The EMA says the long-planned minimum wage increase to $20 per hour is coming at precisely the wrong time for some of its members and many other New Zealand businesses.
“Not raising the minimum wage was the second most requested change the government could make to assist business in the current environment in our just completed annual member survey,” says chief executive Brett O’Riley.
“But you also have to look at the cumulative costs being applied to many struggling businesses with an additional five days of sick leave also planned for next year and another public holiday being floated. These additional costs are coming at precisely the wrong time with many businesses still just hanging on and many predictions suggesting the most uncertain period for business will be in the first quarter of 2021.”
The EMA’s survey also found 82 per cent of its members would suffer impacts from the additional sick leave.
“It’s encouraging that the economy is doing much better than expected but that doesn’t hide the fact we are not doing as well as we would like, and debt levels are soaring. Sectors such as tourism and accommodation are heading into a period where 70 to 80 per cent of their customers aren’t going to turn up because our borders remain firmly shut to them and to the large cohort of export dollar-generating international students.”

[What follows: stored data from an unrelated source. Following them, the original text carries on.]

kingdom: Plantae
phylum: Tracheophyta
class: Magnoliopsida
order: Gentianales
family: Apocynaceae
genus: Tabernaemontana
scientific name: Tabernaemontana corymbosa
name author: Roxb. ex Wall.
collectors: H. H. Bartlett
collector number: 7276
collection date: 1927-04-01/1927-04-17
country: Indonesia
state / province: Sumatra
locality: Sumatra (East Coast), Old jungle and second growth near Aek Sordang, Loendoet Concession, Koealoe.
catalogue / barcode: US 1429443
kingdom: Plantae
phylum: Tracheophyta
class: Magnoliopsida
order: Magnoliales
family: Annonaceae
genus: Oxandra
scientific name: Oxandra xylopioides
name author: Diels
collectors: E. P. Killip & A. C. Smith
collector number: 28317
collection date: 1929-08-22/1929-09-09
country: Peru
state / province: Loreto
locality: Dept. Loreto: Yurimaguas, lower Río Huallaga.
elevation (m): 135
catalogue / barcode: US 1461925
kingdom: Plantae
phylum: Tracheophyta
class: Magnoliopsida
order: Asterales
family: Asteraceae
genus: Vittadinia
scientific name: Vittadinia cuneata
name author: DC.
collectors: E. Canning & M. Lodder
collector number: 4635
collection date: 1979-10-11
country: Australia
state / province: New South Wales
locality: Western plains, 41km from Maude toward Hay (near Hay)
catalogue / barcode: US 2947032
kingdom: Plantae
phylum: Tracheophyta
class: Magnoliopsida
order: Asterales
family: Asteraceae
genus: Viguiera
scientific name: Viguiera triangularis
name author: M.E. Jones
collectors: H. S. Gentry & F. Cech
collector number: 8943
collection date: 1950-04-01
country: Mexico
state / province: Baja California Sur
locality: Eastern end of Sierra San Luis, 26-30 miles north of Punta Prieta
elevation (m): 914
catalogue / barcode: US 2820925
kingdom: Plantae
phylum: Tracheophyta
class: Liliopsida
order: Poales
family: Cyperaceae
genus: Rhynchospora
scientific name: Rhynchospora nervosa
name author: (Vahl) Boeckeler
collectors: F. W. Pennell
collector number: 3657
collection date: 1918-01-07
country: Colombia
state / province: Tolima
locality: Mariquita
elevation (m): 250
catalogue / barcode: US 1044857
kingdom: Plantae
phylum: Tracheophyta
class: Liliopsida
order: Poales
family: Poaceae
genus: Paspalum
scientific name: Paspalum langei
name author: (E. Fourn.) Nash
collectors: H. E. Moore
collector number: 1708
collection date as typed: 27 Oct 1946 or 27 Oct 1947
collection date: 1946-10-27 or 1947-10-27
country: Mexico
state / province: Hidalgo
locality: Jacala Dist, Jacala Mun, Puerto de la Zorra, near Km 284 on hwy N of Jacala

O’Riley says the EMA would rather work with Government, the unions, and businesses on improving productivity, and increasing skills in the workforce as a pathway to raising wages.
“Simply raising wages does not improve productivity. As it is now, we’re aware of members who are not hiring younger people or who are choosing other options as minimum wage increases make the case for further automation at the expense of hiring people. You can see the impact in the sharp rise in the number of NEETS (mainly 18-24-year-olds Not in Employment, Education or Training) in the past couple of years.”
“New Zealand has been steadily dropping down the OECD rankings for productivity as we are slow to adopt technology, we aren’t as active in exporting as we think, and we are not as encouraging of innovation as we could be. We’ve largely relied on hard work to make productivity gains,” he says.
“Easier access to capital, more focus and funding for R&D and higher and faster depreciation rates to encourage investment in technology and software would really help business to invest in productivity-enhancing measures.”
“Most importantly we need to invest more in training our people and not just in the big, traditional institutions. More attention needs to be paid to in-work training, micro-credentials, short courses and online learning to help business transformation and boost skills, productivity and wages,” O’Riley says.
Meanwhile BusinessNZ is expressing caution on plans to raise the minimum wage next year.
“Encouragingly almost 50 per cent of our members have indicated they want to invest in upskilling their teams in the next year. That’s the pathway to higher earnings for all New Zealanders,” BusinessNZ Chief Executive Kirk Hope said.
The Government has confirmed it will increase the rate to $20 per hour from April 1, 2021.
Hope said Covid-19 had reduced the earning ability of many firms and now is not the right time for new costs to be loaded onto business.
“While New Zealand’s economy is looking better than predicted with today’s figures from StatsNZ showing exceptionally strong growth in the last quarter, we should remember that this growth has occurred in the context of a massive fiscal stimulus,” said Hope.
“New Zealand is not out of the woods yet on Covid and we cannot assume this kind of growth will continue, given the continued uncertain global outlook.
“Holding the minimum wage steady until financial indicators improve would be a reasonable move.”